§ Selection
On Thu, 2005-10-13 at 10:00 -0700, Andi Vajda wrote:
> > i was trying to get a new directory implementation going based on the
> > pythondirectory support in pylucene. i ran into some problems, and was
> > curious if this part of the codebase is in use, i couldnt find any unit
> > tests for it, nor references of folks using it.
> 
> I don't know that this code is in use at the moment. Would it be possible to 
> send in code to reproduce the problem ? It could become a unit test.

my impl unfortunately has several context dependencies,  which make it
unsuitable for a unit test.

instead, i've written a really simple directory implementation without
deps that just stores to files. attached, along with a modified manindex
script that i've been using for testing. it provokes the same error.
enabling the debug flag at the top gives some basic method traces of
calls into python.

> 
> > are there some rules to reference counting with objects being used by
> > java? is there a way to trackdown/pinpoint this sort of error better?
> 
> You shouldn't have to do anything special, PyLucene should be taking care of 
> it for you.

cool.

kapil
import os, sys

DEBUG = False #True

class DebugWrapper( object ):

    def __init__(self, obj ):
        self.obj = obj

    def __getattr__(self, name):
        print self.obj.__class__.__name__, self.obj.name, name
        sys.stdout.flush()
        return getattr(self.obj, name )

class DebugFactory( object ):

    def __init__(self, klass):
        self.klass = klass

    def __call__(self, *args, **kw):
        instance = self.klass(*args, **kw)
        return DebugWrapper( instance )

class DirLock( object ):
    # feeling lucky lock impl.
    # basically each lock instance ignore others, 
    # safe for single context usage only.

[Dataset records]
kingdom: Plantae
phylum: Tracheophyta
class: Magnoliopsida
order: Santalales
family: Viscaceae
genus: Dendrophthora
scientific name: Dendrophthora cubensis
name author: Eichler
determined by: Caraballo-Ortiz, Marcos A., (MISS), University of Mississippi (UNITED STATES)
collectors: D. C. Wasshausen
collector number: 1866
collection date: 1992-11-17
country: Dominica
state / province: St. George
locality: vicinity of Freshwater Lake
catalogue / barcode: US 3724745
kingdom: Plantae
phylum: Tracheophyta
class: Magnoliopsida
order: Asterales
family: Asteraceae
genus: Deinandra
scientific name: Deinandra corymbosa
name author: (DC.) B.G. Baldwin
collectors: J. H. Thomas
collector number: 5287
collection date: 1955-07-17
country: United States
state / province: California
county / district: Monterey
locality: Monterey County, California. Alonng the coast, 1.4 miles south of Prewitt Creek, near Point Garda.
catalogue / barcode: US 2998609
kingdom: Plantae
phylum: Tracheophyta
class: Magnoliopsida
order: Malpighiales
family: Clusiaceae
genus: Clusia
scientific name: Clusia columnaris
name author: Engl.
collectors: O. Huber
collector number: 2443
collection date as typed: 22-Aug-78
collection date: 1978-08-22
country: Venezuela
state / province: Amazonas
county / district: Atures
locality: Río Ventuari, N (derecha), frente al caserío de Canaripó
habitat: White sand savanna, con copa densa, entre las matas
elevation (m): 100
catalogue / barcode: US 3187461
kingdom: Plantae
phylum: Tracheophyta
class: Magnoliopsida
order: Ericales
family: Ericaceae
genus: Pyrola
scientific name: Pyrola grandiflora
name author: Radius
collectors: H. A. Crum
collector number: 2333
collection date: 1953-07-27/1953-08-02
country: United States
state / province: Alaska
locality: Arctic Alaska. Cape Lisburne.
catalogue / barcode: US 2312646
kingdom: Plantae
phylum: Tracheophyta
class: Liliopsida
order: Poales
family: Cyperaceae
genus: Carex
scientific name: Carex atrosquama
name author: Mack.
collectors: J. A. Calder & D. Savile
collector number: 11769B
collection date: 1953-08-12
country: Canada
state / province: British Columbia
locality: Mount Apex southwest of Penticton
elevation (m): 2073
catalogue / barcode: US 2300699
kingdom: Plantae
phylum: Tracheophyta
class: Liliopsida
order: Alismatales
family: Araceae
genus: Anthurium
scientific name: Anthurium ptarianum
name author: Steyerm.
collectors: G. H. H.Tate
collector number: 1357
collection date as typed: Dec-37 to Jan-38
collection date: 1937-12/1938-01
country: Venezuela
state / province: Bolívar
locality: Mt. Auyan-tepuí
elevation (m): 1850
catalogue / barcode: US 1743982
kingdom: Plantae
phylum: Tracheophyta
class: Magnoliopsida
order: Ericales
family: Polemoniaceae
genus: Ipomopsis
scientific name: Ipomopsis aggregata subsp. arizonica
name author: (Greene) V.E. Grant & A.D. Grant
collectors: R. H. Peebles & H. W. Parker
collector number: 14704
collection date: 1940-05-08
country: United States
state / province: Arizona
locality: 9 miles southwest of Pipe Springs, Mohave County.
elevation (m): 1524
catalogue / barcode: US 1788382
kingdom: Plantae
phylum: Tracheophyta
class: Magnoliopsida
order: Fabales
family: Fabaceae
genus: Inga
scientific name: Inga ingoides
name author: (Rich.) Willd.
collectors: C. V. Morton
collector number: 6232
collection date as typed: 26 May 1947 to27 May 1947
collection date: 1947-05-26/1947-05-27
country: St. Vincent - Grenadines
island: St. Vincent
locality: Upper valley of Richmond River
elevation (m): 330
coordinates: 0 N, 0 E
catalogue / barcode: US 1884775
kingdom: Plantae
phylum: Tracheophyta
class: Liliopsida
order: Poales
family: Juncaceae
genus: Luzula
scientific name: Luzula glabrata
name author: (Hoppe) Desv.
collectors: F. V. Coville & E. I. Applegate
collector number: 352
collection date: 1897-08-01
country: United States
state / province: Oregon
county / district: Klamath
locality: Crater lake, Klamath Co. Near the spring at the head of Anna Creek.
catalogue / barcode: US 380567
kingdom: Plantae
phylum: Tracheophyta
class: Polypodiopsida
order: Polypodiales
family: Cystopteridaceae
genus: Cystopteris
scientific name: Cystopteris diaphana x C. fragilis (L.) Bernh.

§ Aim of the task
Pick up the PyLucene mailing-list message and its attached directory code at the point where the text stops. The records have no part in this.

§ Exercise answer
    def __init__(self, name, path ):
        self.name = name
        self.lock_file = path
        self.locked = False

    def isLocked(self):
        return self.locked

    def obtainTimeout( self, timeout ):
        self.locked = True
        return True

    def obtain( self ):
        self.locked = True
        return True

    def release( self ):
        self.locked = False


if DEBUG:
    DirLock = DebugFactory( DirLock )

class FileStream( object ):

    def __init__(self, name, fh ):
        self.name = name
        self.fh = fh

    def close(self):
        self.fh.close()

    def readInternal( self, length ):
        return self.fh.read( length )

    def seekInternal( self, pos ):
        self.fh.seek( pos )

    def flushBuffer( self, buffer ):
        self.fh.write( buffer )
        self.fh.flush()

if DEBUG:
    FileStream = DebugFactory( FileStream )
        
class FileDirectory( object ):

    def __init__(self, path ):
        self.name = path
        assert os.path.isdir( path )
        self.path = path

    def close(self):
        pass

    def createFile(self, name ):
        file_path = os.path.join( self.path, name )
        fh = open( file_path, 'w')
        return FileStream( name, fh )

    def deleteFile( self, name ):
        os.unlink( os.path.join( self.path, name ) )

    def fileExists( self, name ):
        return os.path.exists( os.path.join( self.path, name ) )

    def fileLength( self, name ):
        file_path = os.path.join( self.path, name )
        return os.path.getsize( file_path )

    def fileModified( self, name ):
        file_path = os.path.join( self.path, name )
        return os.path.getmtime( file_path )

    def list(self):
        return os.listdir( self.path )

    def makeLock( self, name ):
        return DirLock( name, os.path.join( self.path, name ) )

    def openFile( self, name ):
        file_path = os.path.join( self.path, name )
        fh = open( file_path, 'rw')
        return FileStream( name, fh )

    def renameFile(self, fname, tname):
        return os.rename( os.path.join( self.path, fname ),
                          os.path.join( self.path, tname ) )

    def touchFile( self, name):
        file_path = os.path.join( self.path, name )        
        fh = open( file_path, 'rw')
        c = fh.read(1)
        fh.seek(0)
        fh.write(c)
        fh.close()


if DEBUG:
    FileDirectory = DebugFactory(FileDirectory)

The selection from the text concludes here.